Avant de revenir définitivement dans la Grande île, vous aviez effectué régulièrement « (des) vacances chez vous ». Quelle est la place et la légitimité de la diaspora dans le développement de Madagascar ? Doit-elle être plus active en faveur du pays ?

La diaspora a une place à prendre dans le développement de Madagascar. Elle peut être une excellente passerelle dans un mode de partenariat bien clair. C’est toute une réflexion alternative à faire. Qui fait quoi sur un projet commun à part égale.

Là, il faut éviter toute compassion ou commisération, ou pitié néfaste. Mais il y a des partenariats et des actions qui ont été faites en ce sens, en mode développement durable et écologie. Il faudra entériner le modèle et le diffuser pour qu’il soit plus connu et suivi. Vahinala Baomiavotse, l’actuelle ministre de l’Environnement y a beaucoup contribué.

À la lumière de ces dernières années, a-t-on des raisons d’espérer un lendemain qui chante ?

Des lendemains qui chantent, je ne sais pas, et je dirais même que les lendemains qui viennent vont être très difficiles, mais des sur-lendemains paisibles pourquoi pas ?

Le président de la République voudrait faire de l’érection d’un colisée au cœur du Rova, un symbole marquant pour ce soixantième anniversaire de l’indépendance. Etes-vous d’accord avec la démarche et le choix ?

Bof un colisée ! c’est historiquement un endroit où les romains faisaient des jeux de cirque avec des gladiateurs qui s’entretuaient. Et un colisée en béton armé sur une colline qui s’effrite donne froid dans le dos.

D’une manière générale, comment appréhendez-vous la conservation des patrimoines matériels et immatériels malgaches ?

Que voulez- vous que je vous dise : on remblaie des rizières centenaires qui sont des chefs d’œuvres en matière hydraulique, on a volé la couronne de la Reine et le dinosaure du Palais d’Andafiavaratra, on a démoli la Poste d’Antaninarenina, qui fut un bijou d’Art Moderne et on vous vend des manuscrits arabico-malgaches ou des ouvrages de Grandidier dans la rue… Pas de commentaires à faire.
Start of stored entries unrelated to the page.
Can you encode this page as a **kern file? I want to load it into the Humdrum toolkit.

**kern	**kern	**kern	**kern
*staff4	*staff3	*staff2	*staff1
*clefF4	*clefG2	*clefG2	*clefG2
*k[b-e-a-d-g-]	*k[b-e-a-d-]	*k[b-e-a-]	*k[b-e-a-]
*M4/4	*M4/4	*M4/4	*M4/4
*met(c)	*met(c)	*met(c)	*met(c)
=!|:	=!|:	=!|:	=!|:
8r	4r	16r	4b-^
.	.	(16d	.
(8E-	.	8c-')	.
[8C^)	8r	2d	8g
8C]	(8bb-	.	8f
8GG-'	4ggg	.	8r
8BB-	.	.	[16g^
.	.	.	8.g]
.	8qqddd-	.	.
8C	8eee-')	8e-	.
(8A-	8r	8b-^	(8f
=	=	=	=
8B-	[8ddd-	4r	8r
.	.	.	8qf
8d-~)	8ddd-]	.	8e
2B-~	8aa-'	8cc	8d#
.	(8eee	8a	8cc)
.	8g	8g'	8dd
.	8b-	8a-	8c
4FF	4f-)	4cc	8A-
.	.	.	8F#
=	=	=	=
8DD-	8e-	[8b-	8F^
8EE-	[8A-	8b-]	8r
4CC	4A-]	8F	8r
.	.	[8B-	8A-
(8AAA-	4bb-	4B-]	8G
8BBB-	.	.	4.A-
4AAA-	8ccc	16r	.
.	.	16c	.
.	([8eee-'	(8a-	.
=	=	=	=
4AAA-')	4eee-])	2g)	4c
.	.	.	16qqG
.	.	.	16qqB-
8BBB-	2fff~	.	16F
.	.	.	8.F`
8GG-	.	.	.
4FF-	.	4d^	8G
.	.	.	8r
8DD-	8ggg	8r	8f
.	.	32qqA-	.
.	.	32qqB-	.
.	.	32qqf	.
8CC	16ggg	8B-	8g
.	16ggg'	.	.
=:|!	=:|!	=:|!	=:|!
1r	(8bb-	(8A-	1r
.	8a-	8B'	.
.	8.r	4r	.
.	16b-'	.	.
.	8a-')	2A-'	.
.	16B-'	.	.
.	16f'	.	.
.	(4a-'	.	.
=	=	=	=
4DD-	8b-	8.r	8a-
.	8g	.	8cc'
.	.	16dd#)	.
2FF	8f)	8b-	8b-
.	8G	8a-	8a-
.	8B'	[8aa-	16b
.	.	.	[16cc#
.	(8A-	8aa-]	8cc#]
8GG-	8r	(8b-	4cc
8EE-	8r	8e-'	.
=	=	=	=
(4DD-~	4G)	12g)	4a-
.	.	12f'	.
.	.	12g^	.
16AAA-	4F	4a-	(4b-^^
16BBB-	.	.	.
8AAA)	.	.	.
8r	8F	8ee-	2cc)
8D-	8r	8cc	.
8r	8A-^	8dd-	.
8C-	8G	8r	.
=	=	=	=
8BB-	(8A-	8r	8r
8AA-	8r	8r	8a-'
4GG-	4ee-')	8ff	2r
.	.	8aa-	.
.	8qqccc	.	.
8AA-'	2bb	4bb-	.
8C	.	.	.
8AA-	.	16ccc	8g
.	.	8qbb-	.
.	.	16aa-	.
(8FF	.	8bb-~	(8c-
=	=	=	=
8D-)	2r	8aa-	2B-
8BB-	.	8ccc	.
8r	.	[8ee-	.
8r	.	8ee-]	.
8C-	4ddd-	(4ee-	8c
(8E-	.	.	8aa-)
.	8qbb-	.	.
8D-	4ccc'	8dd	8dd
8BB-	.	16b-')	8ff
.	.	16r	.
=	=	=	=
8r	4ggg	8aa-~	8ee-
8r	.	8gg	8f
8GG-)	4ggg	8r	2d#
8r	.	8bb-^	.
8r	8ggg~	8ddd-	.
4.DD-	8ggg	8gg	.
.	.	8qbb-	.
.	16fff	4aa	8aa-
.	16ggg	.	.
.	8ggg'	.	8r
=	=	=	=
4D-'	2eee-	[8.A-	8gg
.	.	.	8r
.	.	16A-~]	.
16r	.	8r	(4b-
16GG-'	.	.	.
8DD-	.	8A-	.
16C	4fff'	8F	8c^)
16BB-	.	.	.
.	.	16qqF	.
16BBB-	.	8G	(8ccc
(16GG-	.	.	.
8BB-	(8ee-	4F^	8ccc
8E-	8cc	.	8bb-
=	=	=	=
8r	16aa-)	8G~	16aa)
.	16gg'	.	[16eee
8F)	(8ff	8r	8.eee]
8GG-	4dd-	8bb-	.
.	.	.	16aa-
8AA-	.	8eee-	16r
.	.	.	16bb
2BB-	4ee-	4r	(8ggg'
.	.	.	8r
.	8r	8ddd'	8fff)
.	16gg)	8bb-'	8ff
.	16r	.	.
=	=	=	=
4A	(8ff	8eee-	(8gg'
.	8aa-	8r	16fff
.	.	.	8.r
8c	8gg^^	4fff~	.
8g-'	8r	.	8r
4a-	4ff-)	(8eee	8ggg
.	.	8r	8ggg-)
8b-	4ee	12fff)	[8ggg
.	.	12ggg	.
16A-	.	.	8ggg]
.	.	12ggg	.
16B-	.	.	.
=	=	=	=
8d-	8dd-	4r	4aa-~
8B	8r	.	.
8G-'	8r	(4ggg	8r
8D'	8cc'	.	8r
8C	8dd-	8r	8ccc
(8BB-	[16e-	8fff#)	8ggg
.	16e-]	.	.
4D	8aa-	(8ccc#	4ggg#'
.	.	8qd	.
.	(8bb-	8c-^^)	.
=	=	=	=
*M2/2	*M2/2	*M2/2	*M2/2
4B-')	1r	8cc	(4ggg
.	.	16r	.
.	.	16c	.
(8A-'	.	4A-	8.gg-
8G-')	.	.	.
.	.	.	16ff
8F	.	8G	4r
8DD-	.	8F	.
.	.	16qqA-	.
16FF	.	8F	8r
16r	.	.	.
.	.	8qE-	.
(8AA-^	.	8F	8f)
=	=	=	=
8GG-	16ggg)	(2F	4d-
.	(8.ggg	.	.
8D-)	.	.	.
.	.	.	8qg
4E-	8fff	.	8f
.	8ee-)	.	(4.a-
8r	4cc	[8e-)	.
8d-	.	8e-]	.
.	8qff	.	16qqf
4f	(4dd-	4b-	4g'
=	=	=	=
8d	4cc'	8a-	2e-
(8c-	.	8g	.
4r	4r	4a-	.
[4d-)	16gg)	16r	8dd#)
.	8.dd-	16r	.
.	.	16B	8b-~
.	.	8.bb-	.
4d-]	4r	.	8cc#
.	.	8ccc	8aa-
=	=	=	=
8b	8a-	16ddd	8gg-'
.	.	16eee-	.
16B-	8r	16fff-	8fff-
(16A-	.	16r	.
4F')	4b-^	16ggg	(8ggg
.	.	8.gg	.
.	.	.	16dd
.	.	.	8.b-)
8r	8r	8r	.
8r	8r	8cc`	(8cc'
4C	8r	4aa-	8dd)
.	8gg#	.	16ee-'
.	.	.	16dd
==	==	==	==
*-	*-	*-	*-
Êtes-vous pour la restitution des œuvres d’art en France à
Madagascar ?

Oui, mais à une condition, que leur protection soit bien assurée ici. En attendant, il y a un travail urgent à faire, recenser tout ce qui existe, les cataloguer, les numériser, avant toute chose. Ce travail commence à se faire, notamment au niveau des archives nationales. Mais ce sera long, très long. Mais il faudra le faire pour que le public en ait connaissance.

Et puis, il n’y a pas qu’en France, en matière de livres, par exemple, il y en a à Londres, à Stavenger en Norvège, en matière de statues funéraires, il y en a aux États-Unis… Il faut vraiment faire le point de l’existant. Et s’ils sont dans des musées prestigieux, recensés, protégés et expliqués, pourquoi pas, ce seront de bons ambassadeurs de l’île, mais il faudrait les numériser pour que les Malgaches puissent en profiter eux aussi. Et protéger le reste pour qu’il n’y ait plus de pillages et préparer la conservation sur place.

D’aucuns pointent du doigt la responsabilité (ou l’irresponsabilité, c’est selon) de l’élite dans l’étiolement économique surtout de la Grande île. Partagez-vous cet avis ?

Est-ce qu’ils ont eu le choix ? Déjà ils ont le mérite d’exister. J’ai dit au début de cet entretien que nous sortons ou essayons de sortir d’une économie de prédation et d’extraction. Pour une politique économique inclusive, il faut des lois, des balises, de la formation… Mais ce n’est pas mon domaine, je risque de dire n’importe quoi.